Forse non tutti sanno che l’industria della moda è la seconda più inquinante dopo l’industria petrolifera. Il forte impatto ambientale e sociale si verifica in tutte le fasi di vita del prodotto: dall’approvvigionamento delle materie prime, alla produzione, al consumo, fino allo smaltimento finale. La copertura mediatica che ha ricevuto questa tematica nel corso degli ultimi decenni ha fatto sì che le aziende acquisissero una sempre maggiore coscienza, favorendo la ricerca e l’innovazione. Ciò ha portato allo sviluppo e all’introduzione sul mercato di tessuti sostenibili realizzati con materiali ormai giunti a fine vita che, invece di essere smaltiti, vengono recuperati e rigenerati.

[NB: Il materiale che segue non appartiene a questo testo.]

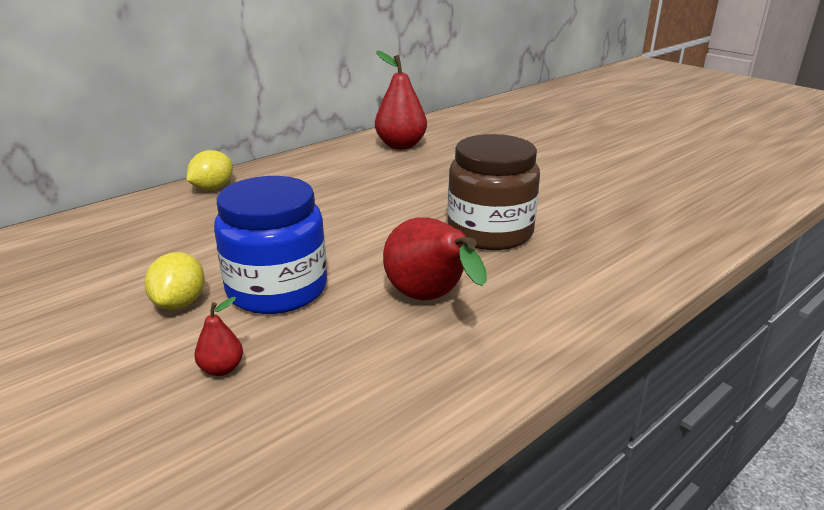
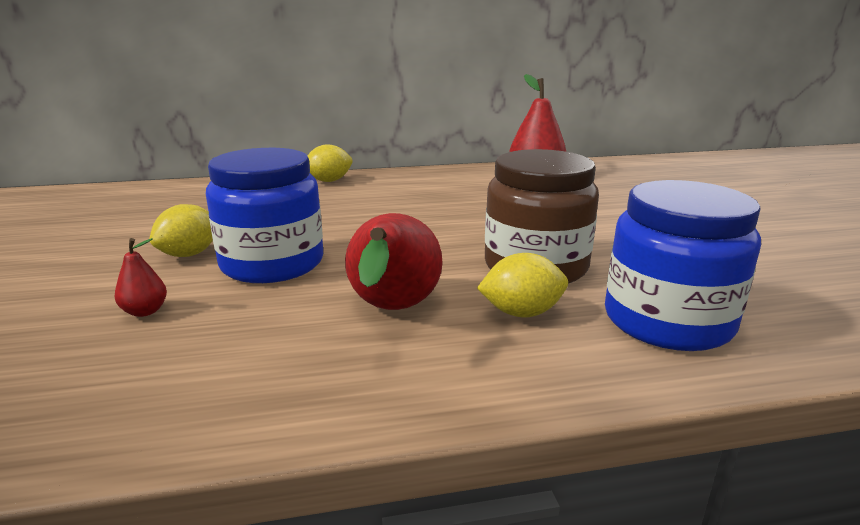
camera: 30 degrees right, 5 degrees down
(520, 273) = (521, 313): none -> yellow lemon
(610, 251) = (667, 321): none -> blue jar

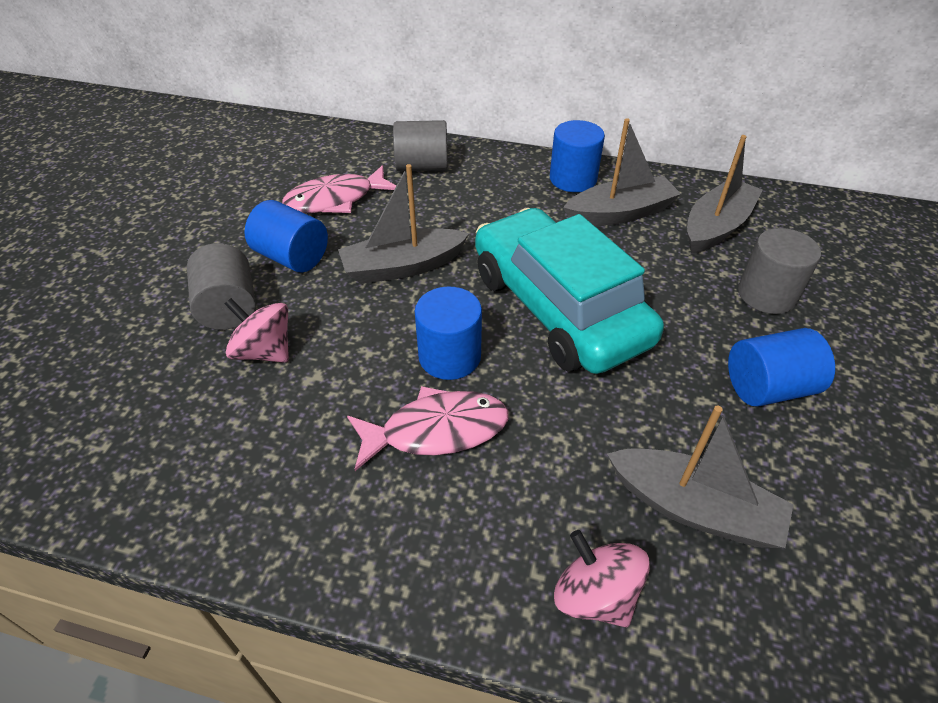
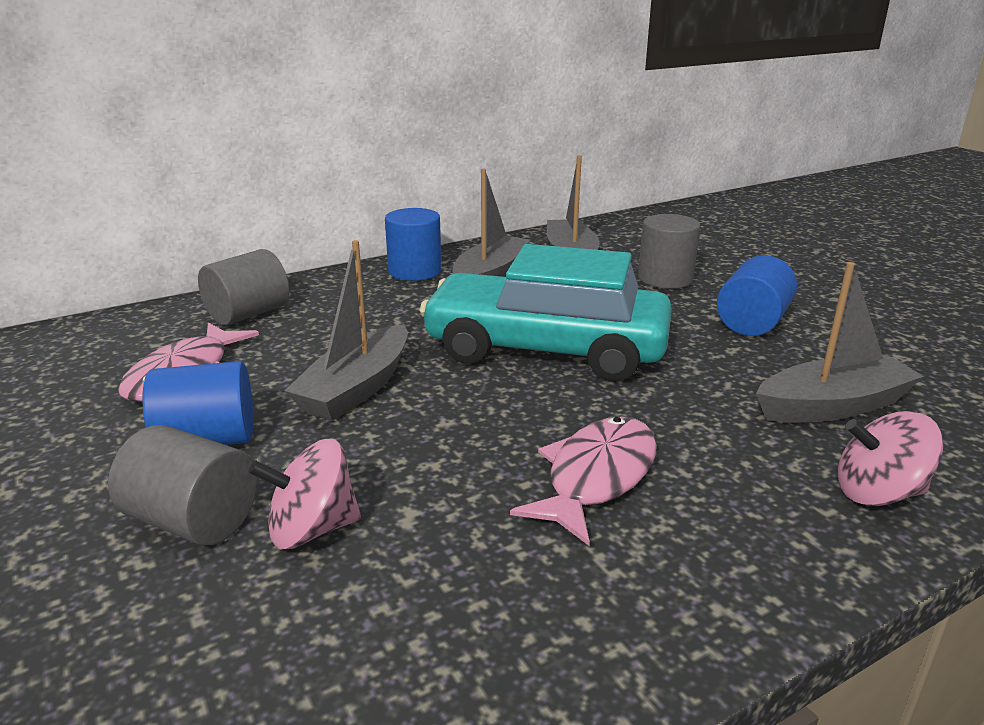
camera: 45 degrees left, 20 degrees down
(449, 356) = (515, 424): blue cylinder -> none

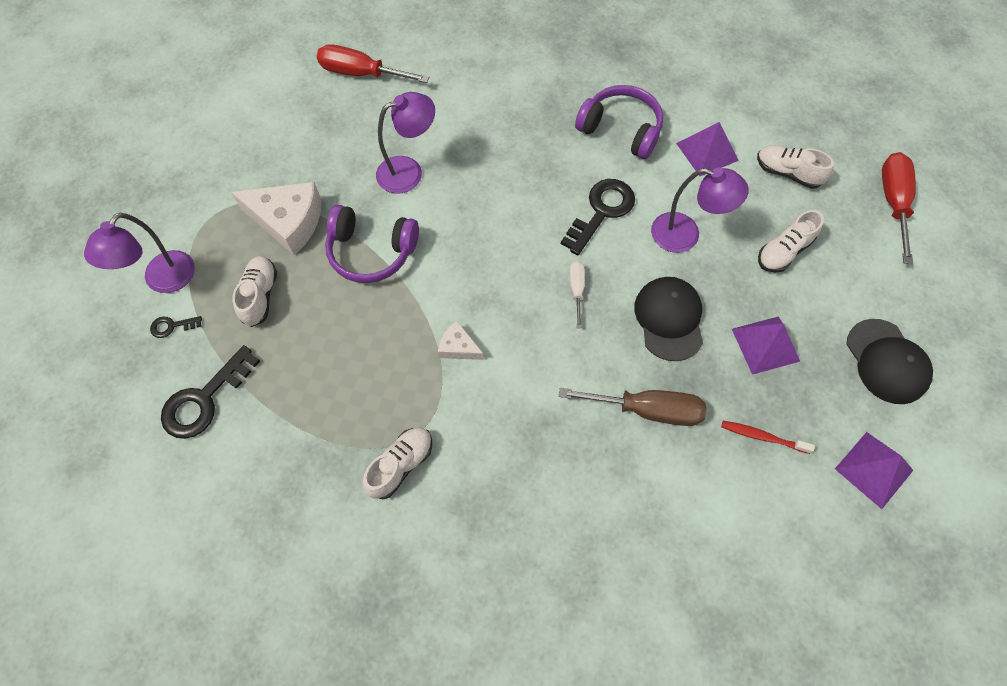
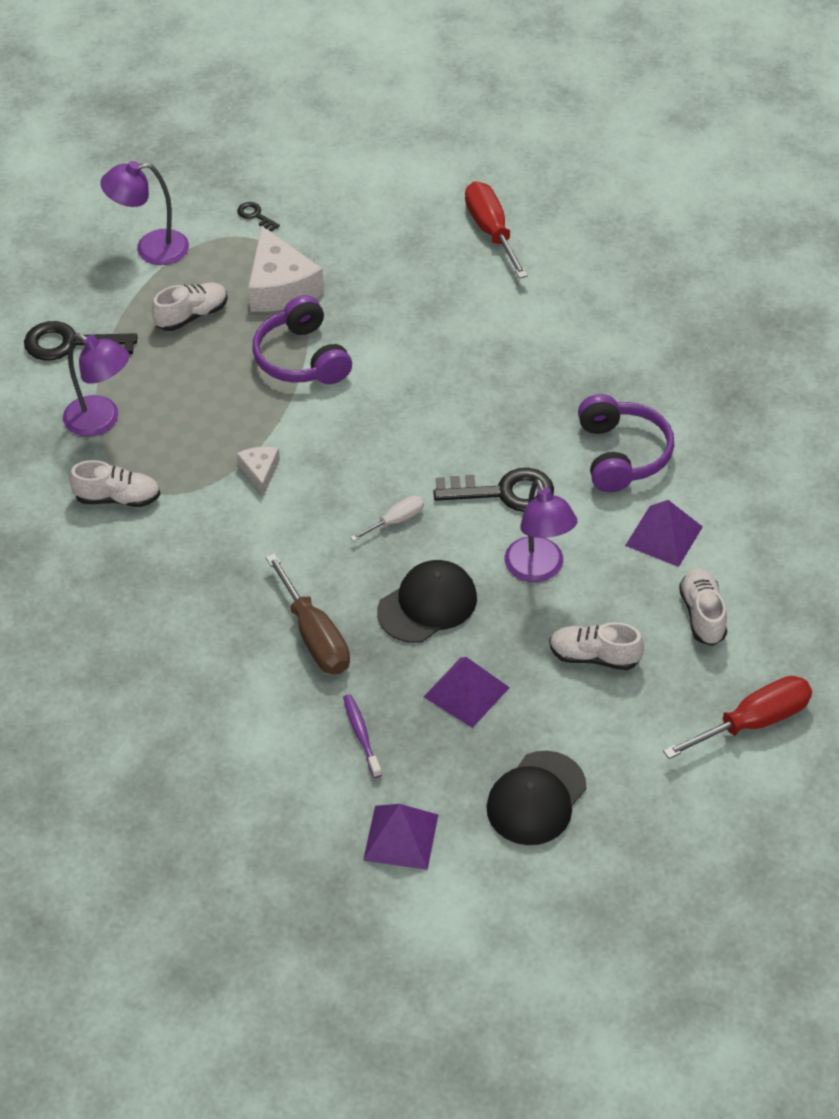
camera: 55 degrees right, 15 degrees down
(172, 326) = (116, 282): black key -> black key (255, 215)
(409, 171) = (413, 331): purple lamp -> purple lamp (101, 421)
(762, 437) = (361, 735): red toothbrush -> purple toothbrush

Tra questi tessuti innovativi troviamo ad esempio l’Orange Fiber, un tessuto di alta qualità composto da seta e acetato di agrumi, ottenuto dalla lavorazione del sottoprodotto dell’industria agrumicola. Anche dagli aminoacidi proteici derivati dalla caseina estratta dagli scarti del latte è possibile ricavare un filato pregiato, estremamente morbido e setoso, naturalmente antibatterico e termoregolatore. Invece, da una particolare proteina estratta dagli scarti di soia è possibile ricavare la Soybean Protein Fiber, una fibra tessile con cui si ottengono tessuti morbidi, permeabili all’aria e all’umidità. Dalla lavorazione dello zucchero degli scarti di mais è possibile ricavare un tessuto chiamato Corn Fiber, composto da acido poliattico, un polimero che produce tessuti resistenti all’umidità, al calore e traspirante. Altro tessuto riciclato è il NewLife, una fibra tessile sintetica creata con bottiglie di plastica riciclata. Un nylon ecologico che sfrutta risorse esistenti e abbondanti come la plastica, per ottenere una fibra ecologica, di alta qualità, e prodotta in modo sostenibile.

Una buona raccolta differenziata contribuisce a facilitare il recupero dei rifiuti e, quindi, a ridurre il loro smaltimento prolungando la loro vita.